Lauren H. Lovelace participated in the Education for Public Inquiry and International Citizenship (EPIIC) program at Tufts University under the guidance of Director (and Mentor Extraordinaire) Sherman Teichman (1990-92). This EPIIC experience redirected her academic trajectory and inspired her professional life in public service.
Lauren is a career Foreign Service Officer and currently serves as a Senior Advisor to the State Department’s Bureau of East Asian and Pacific Affairs, focusing the Indo-Pacific region. Her previous diplomatic assignments include Public Affairs Officer (PAO) in Chennai, India; Director of the Transatlantic Diplomatic Fellowship program; PAO Dublin, Ireland; Executive Director of the U.S.-Afghan Women’s Council at Georgetown University; PAO and Acting Deputy Chief of Mission, Dhaka, Bangladesh; Assistant Information Officer, Cairo, Egypt; Political Officer and Staff Assistant, New Delhi, India; Vice Consul, Mumbai, India; Special Assistant on UN Reform at the U.S. Mission to the United Nations in New York; and speechwriter to the Secretary of State and Bureau of European Affairs leadership on transatlantic security. Lauren previously worked as an advisor to the Chancellor of the New York City Board of Education on school design and worked to develop schools for underserved communities in Harlem and Newark at the not-for-profit The Learning Project.
Lauren is a graduate of Tufts University (BA94), the Fletcher School of International Law and Diplomacy (MALD95), and the University of Kentucky (MPA98). She is the recipient of the State Department's Distinguished, Superior, and Meritorious Honor Awards. She was a Transatlantic Diplomatic Fellow to the Irish Department of Foreign Affairs and Trade and a National Security Education Program/Boren Fellow in St. Petersburg, Russia. She is the Founder of the Edward M. Kennedy Center for Public Service and the Arts in Dhaka, Bangladesh. Lauren speaks French, Arabic, and Russian. She is a native of Kentucky.
Lauren provided one of the most compelling moments I can remember of my thirty plus years at the helm of the Institute. In our "Confronting Political and Social Evil " symposium of 1991, Lauren was a first-year student. She magnificently played the harp to accompany former prisoner of conscience Alicia Partnoy's reading her poignant and powerful poetry, which was introduced by Majorie Agosín. It took but several hours of a drive back and forth to Wellesley to meet with Marjorie for me to understand and witness the transformation of what such immersive exposure could mean for Lauren as a student and myself as an educator.
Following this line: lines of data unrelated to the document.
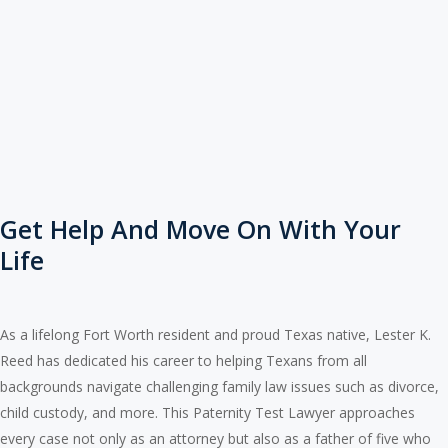
Get Help And Move On With Your
Life
As a lifelong Fort Worth resident and proud Texas native, Lester K.
Reed has dedicated his career to helping Texans from all
backgrounds navigate challenging family law issues such as divorce,
child custody, and more. This Paternity Test Lawyer approaches
every case not only as an attorney but also as a father of five who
Decades before we explored the future of Russia in EPIIC, she travelled there in 1992 to conduct her prescient research theme — “Economic Growth vs. Environmental Security: The Future of Russia." Then, years later, as a seasoned professional, she accompanied another exemplary alum, Matan Chorev, in a dialogue on US foreign policy with a wonderful friend and ally of the Institute, the Hon. Les Gelb, in the wonderful garden of another friend and generous benefactor of the Institute, Edward Merrin.